2017 1st International Conference on Engineering and Applied Technology
Named entity recognition model for Indonesian tweet using CRF classifier
Munarko, Y.^1 ; Sutrisno, M.S.^1 ; Mahardika, W.A.I.^1 ; Nuryasin, I.^1 ; Azhar, Y.^1
Teknik Informatika, Universitas Muhammadiyah Malang, Indonesia^1
Others  :  https://iopscience.iop.org/article/10.1088/1757-899X/403/1/012067/pdf
DOI  :  10.1088/1757-899X/403/1/012067
Named Entity Recognition (NER) is a part of Natural Language Processing (NLP) that acts to recognize the existing word entity in the document.
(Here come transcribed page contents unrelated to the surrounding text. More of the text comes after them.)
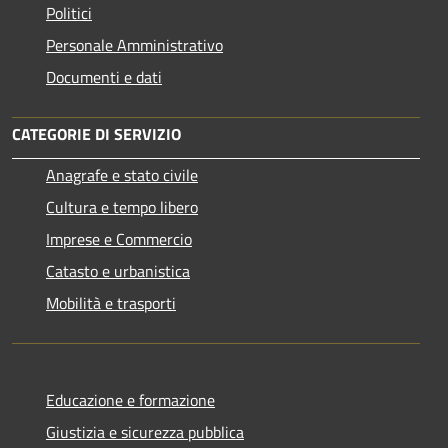
Politici
Personale Amministrativo
Documenti e dati
CATEGORIE DI SERVIZIO
Anagrafe e stato civile
Cultura e tempo libero
Imprese e Commercio
Catasto e urbanistica
Mobilità e trasporti
Educazione e formazione
Giustizia e sicurezza pubblica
By using NER, it is possible to perform activities such as information extraction and text summary. One of the data sources for the NLP process is tweets which are real time, occurred frequently, but limited by the number of words per tweet. In Indonesia, twitter is one of the most popular social media with various topics, so, it is necessary to provide models, train data, and test data for Indonesian tweet. In this study, the models were built using Conditional Random Field classification from 8,000 tweets that have been grouped to formal tweets and informal tweets. By testing the models to 2,000 training data, it provided recall and precision results of 62% and 87% respectively for formal tweets, 36% and 90% respectively for informal tweets, and 60% and 86% respectively for mixed tweets. These results indicate that the created Indonesian tweet models can be used for automatic NER.